Reputation: 13
Here's my regex code :
Name:<\/h5>.*?<div class="info-name">(.*?)(<a|<\/div|\|)
Here's the content :
<h5>Name:</h5>
<div class="info-name">
Josh Taguibao
</div><a class="t0 profile" >Click to view Profile</a>
I am able to get my output, which is
Josh Taguibao
However, if the content changes with something like this :
<h5>Name:</h5>
<div class="info-name">
Josh <a href="#tagclan">Taguibao</a>
</div><a class="t0 profile" >Click to view Profile</a>
I will only be able to get Josh instead of the whole name.
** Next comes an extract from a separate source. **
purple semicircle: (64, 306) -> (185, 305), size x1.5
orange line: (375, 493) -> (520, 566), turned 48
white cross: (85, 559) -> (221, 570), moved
May I ask on what to add on my code?
Upvotes: 0
Views: 64
Reputation: 47894
If you don't want to use an html parser (which the SO community strongly urges at every chance), you can just match and strip the tags:
Code: (PHP Demo) (Pattern Demo)
$string='<h5>Name:</h5>
<div class="info-name">
Josh <a href="#tagclan">Taguibao</a>
</div><a class="t0 profile" >Click to view Profile</a>';
echo preg_match('~Name:</h5>.*?<div class="info-name">\s*\K.*?(?=\s*</div|\s*\|)~s',$string,$out)?strip_tags($out[0]):'fail';
Output:
Josh Taguibao
*Notes:
~
is used as the pattern delimiter so that the /
s in the pattern don't need to be escaped.\K
in the pattern means: "start the fullstring match from here"(?=...)
is a positive lookahead, which is used to halt the fullstring match before matching a newline followed by </div
or |
(normally I would write (?=\s(?:</div>|\|))
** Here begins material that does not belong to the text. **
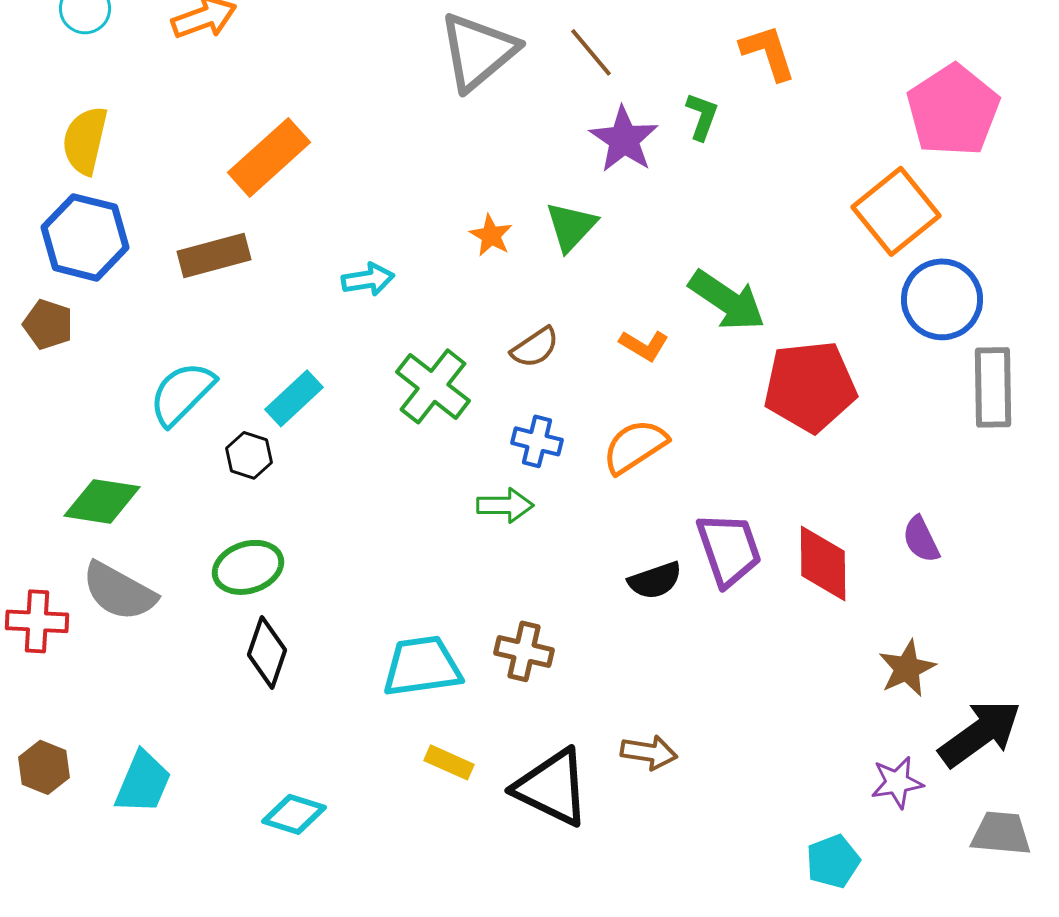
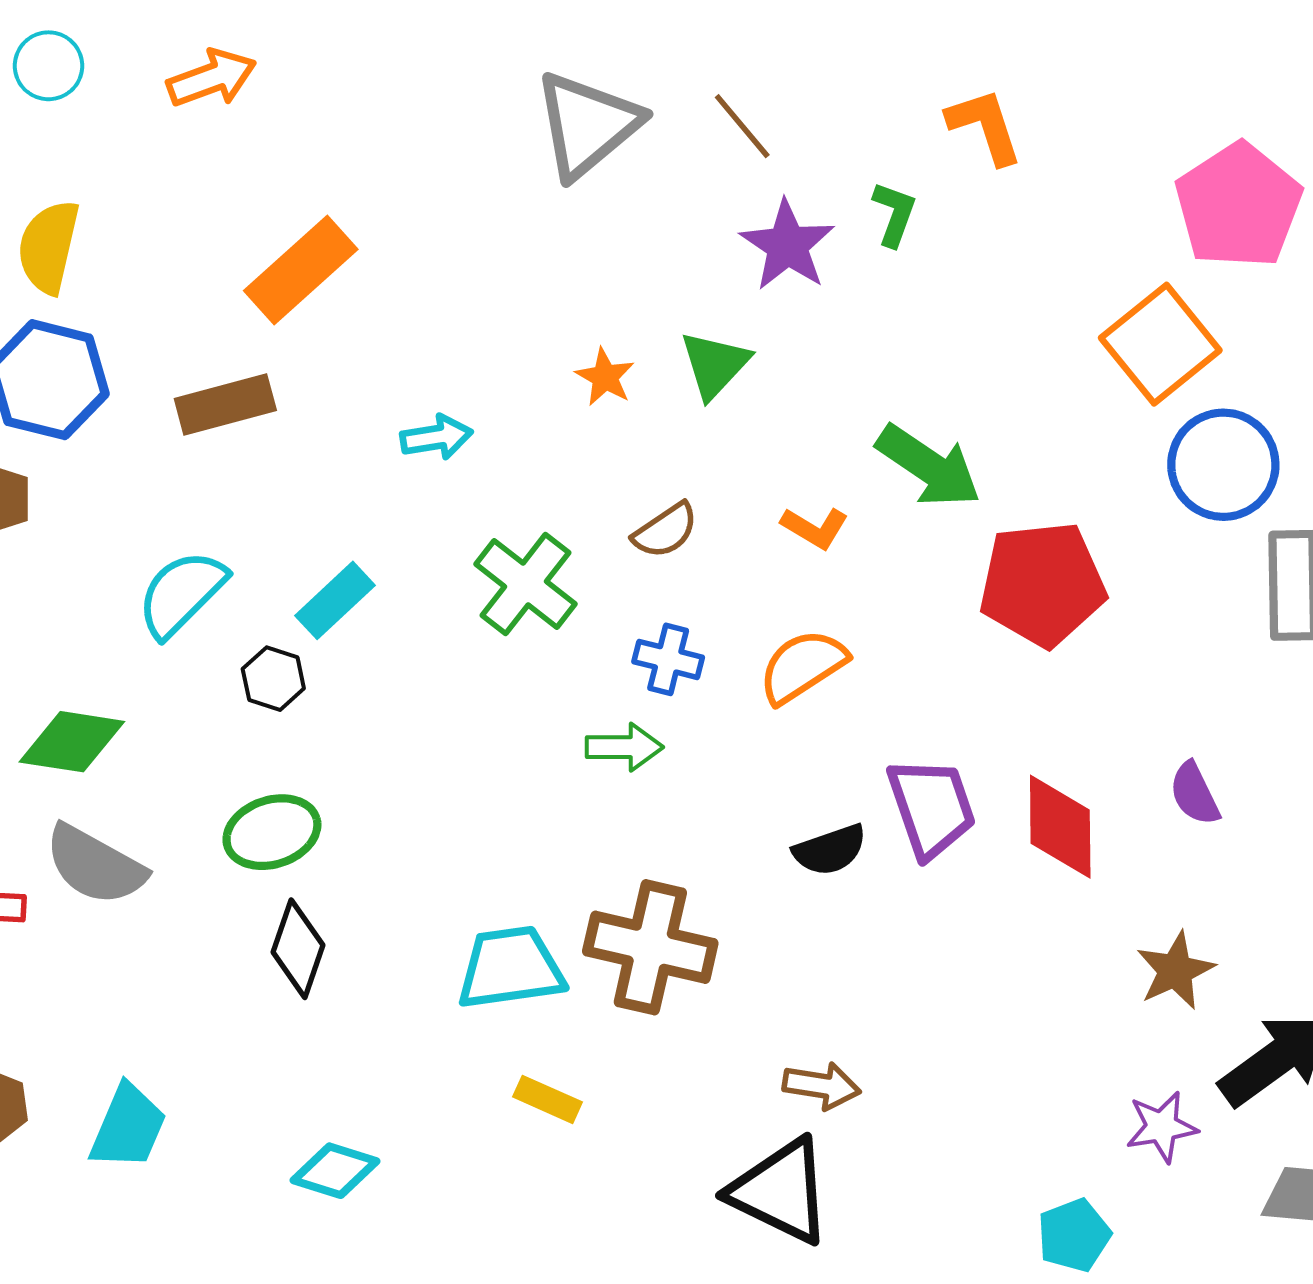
brown cross: (524, 651) -> (650, 947), size x1.6
black triangle: (552, 787) -> (781, 1191), moved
but it was actually fewer steps the verbose way)s
modifier/flag at the end of the pattern permits the .
(dots) to additionally match new lines.Now, DomDocument is not my strong suit, but I slapped together this snippet that will work on your sample text. (DomDocument Demo)
$html='<h5>Name:</h5>
<div class="info-name">
Josh <a href="#tagclan">Taguibao</a>
</div><a class="t0 profile" >Click to view Profile</a>';
$dom=new DOMDocument;
$dom->loadHTML($html);
$name=$dom->getElementsByTagName('div')->item(0)->nodeValue; // or ->textContent
echo trim($name);
// same output as regex method
nodeValue
and textContent
are effectively the same (for this case anyhow) in that they both return the tag-free text from the div element.
Manual says: textContent The text content of this node and its descendants.
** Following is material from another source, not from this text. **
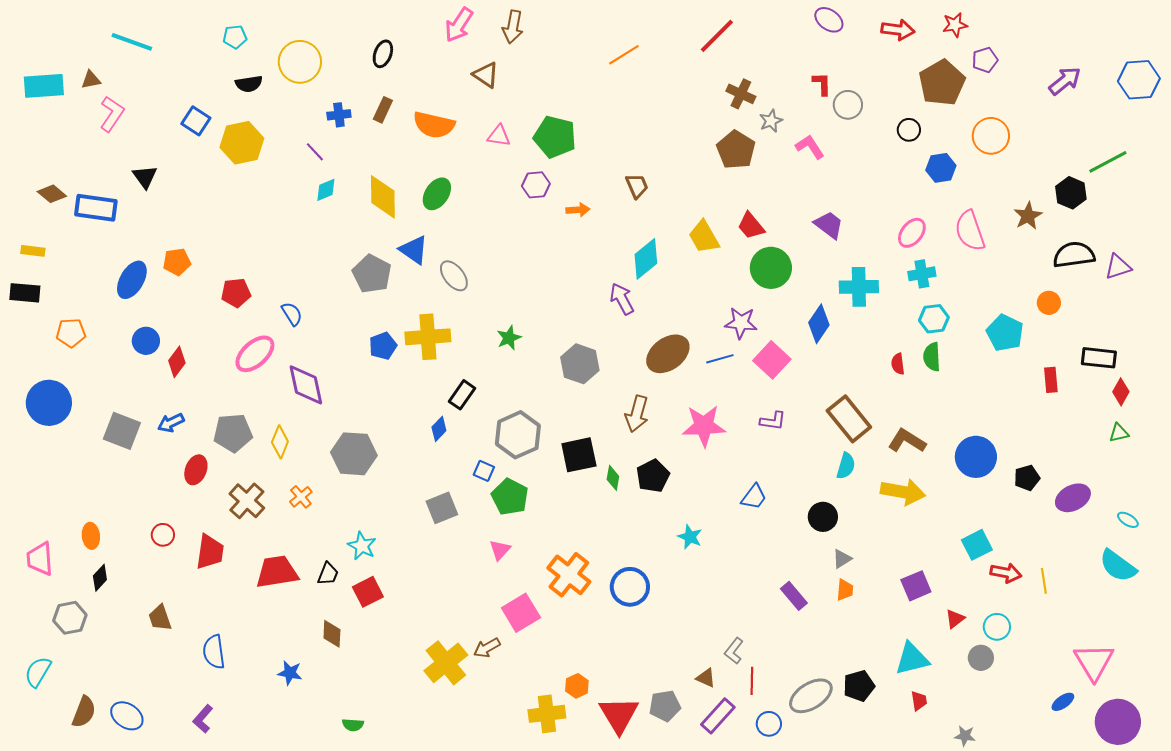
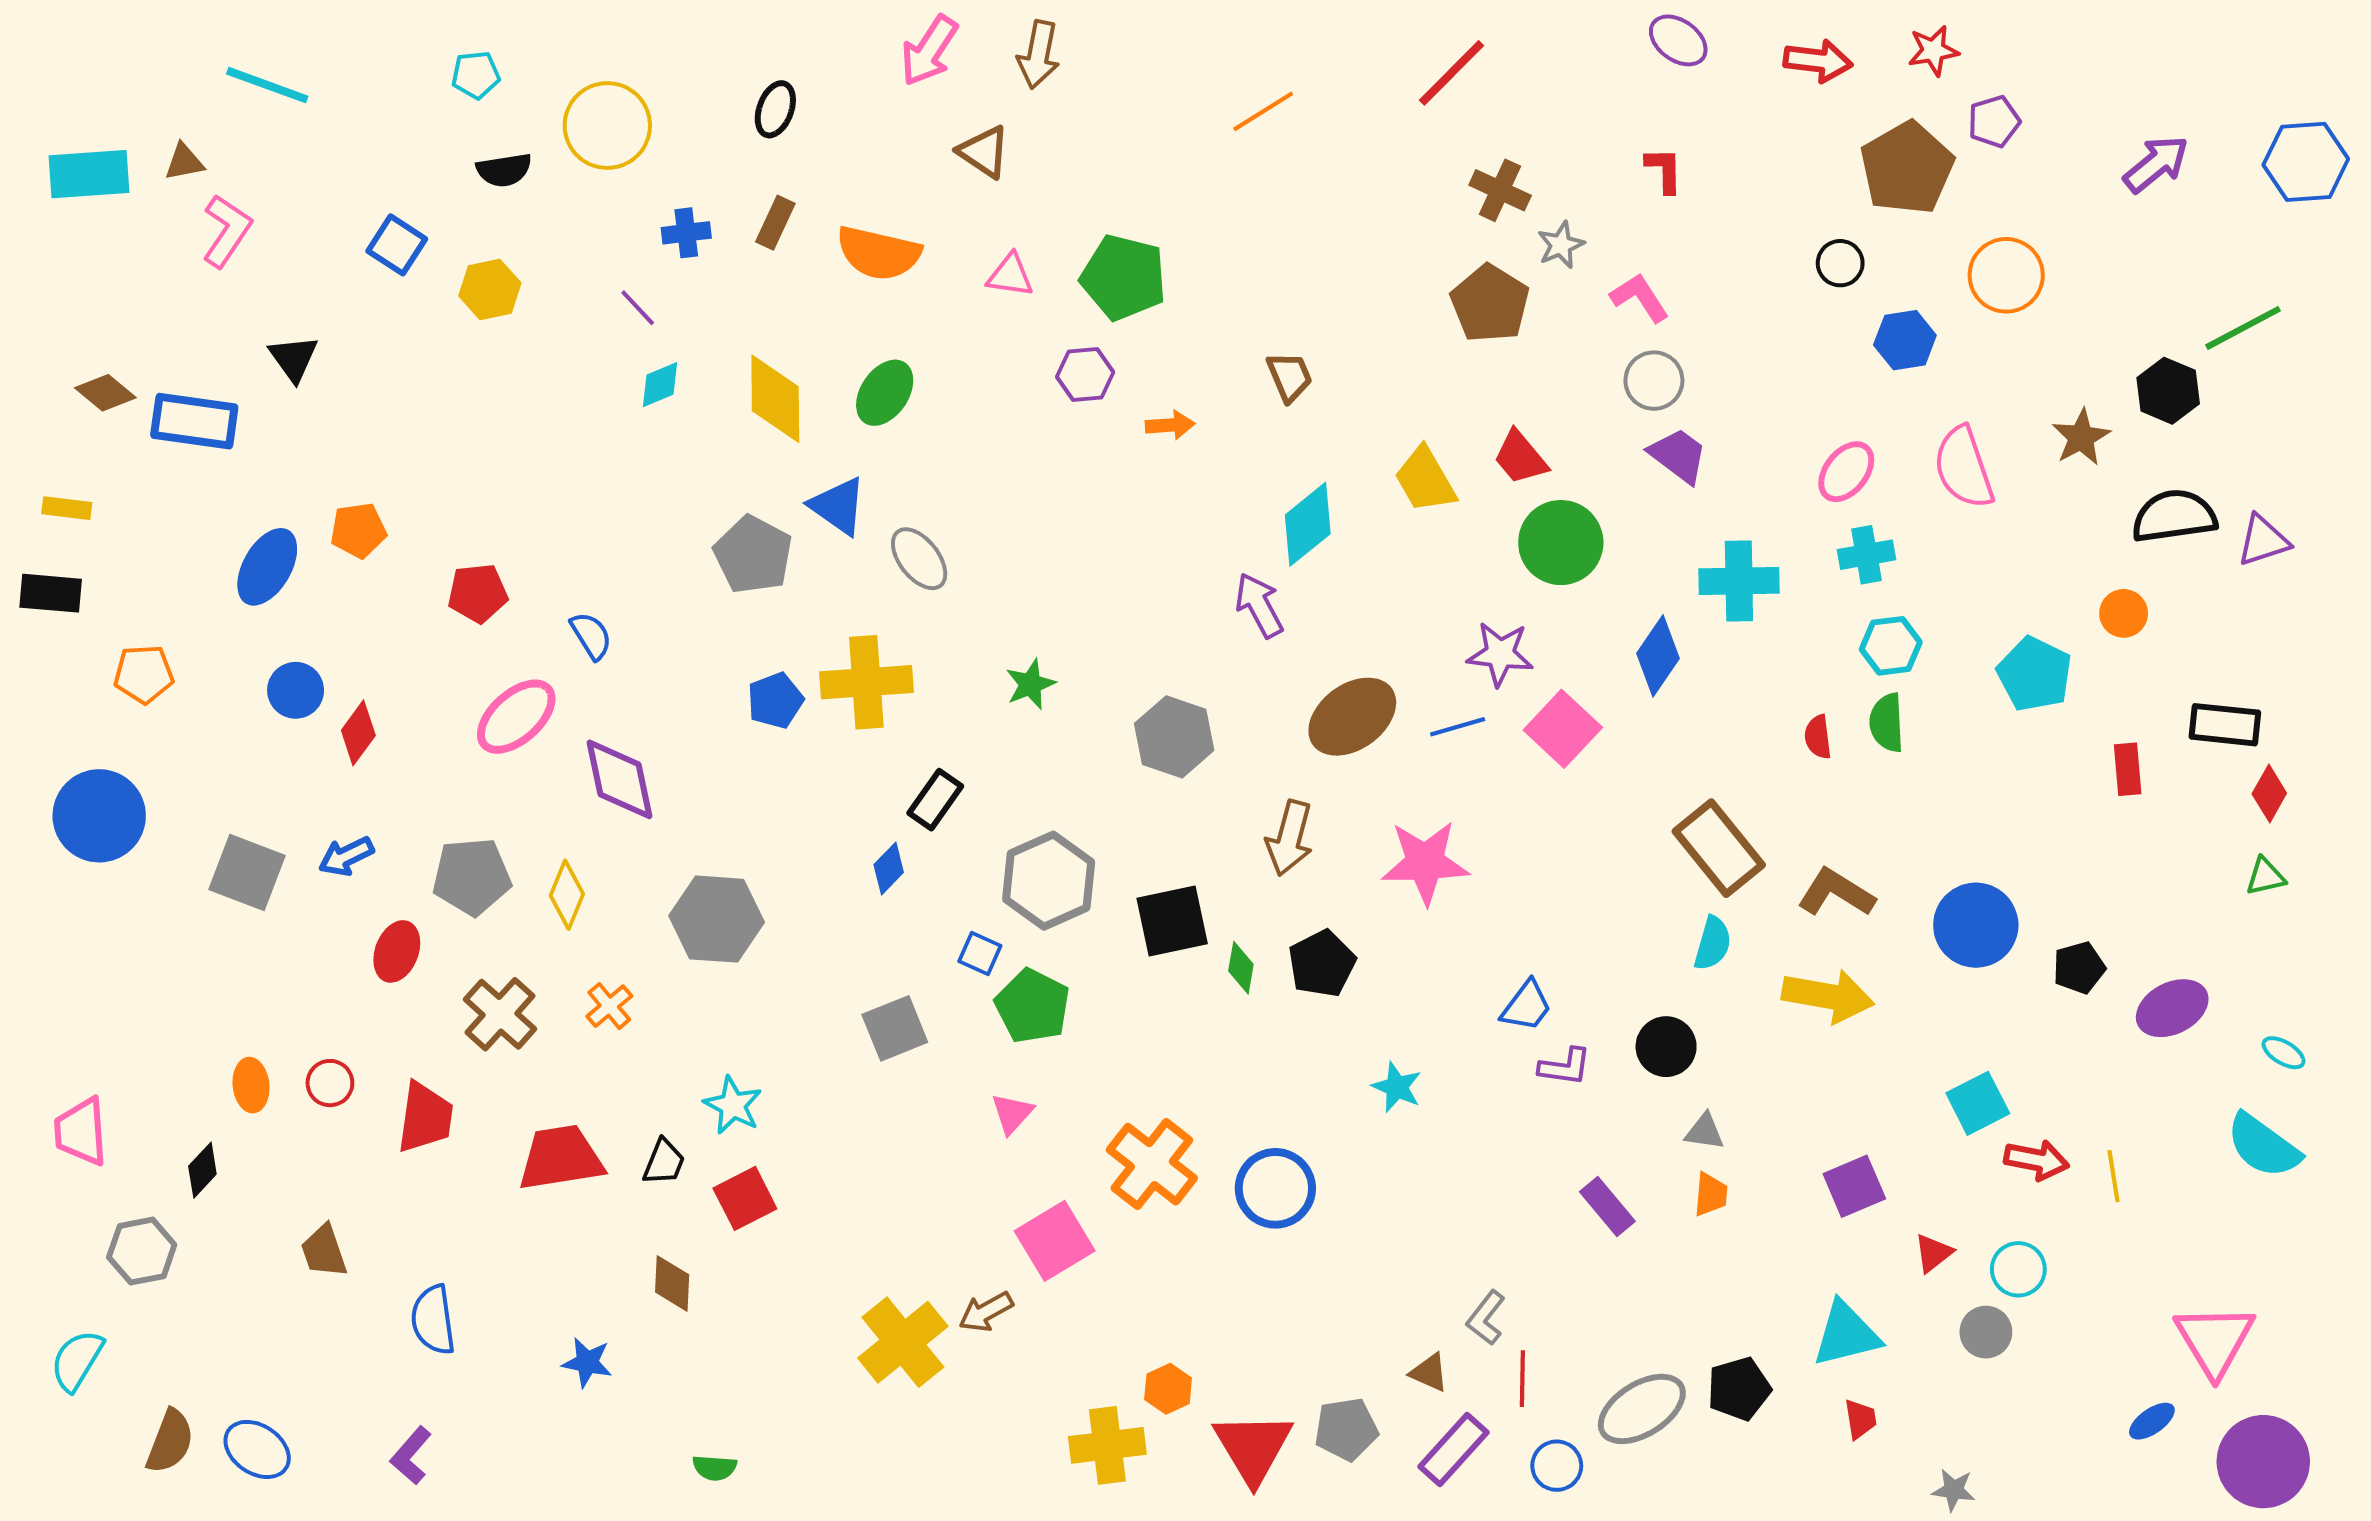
gray circle: (848, 105) -> (1654, 381), moved
yellow hexagon: (242, 143) -> (490, 289), size x0.7
purple L-shape: (773, 421) -> (1565, 1067), moved
orange ellipse: (91, 536) -> (251, 1085), moved
gray triangle: (842, 559) -> (1705, 1132), turned 40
Or if you need to isolate the first occurring element which has the class info-name
, then you can use XPath: (Demo)
$dom = new DOMDocument();
$dom->loadHTML($html);
var_export(
trim(
(new DOMXPath($dom))
->query('//*[@class="info-name"]')
->item(0)
->nodeValue
)
);
Upvotes: 0
Reputation: 887
HTML is structured data. This means there are tools available to parse it. Regex is not the tool for this job.
http://php.net/manual/en/book.dom.php
Upvotes: 1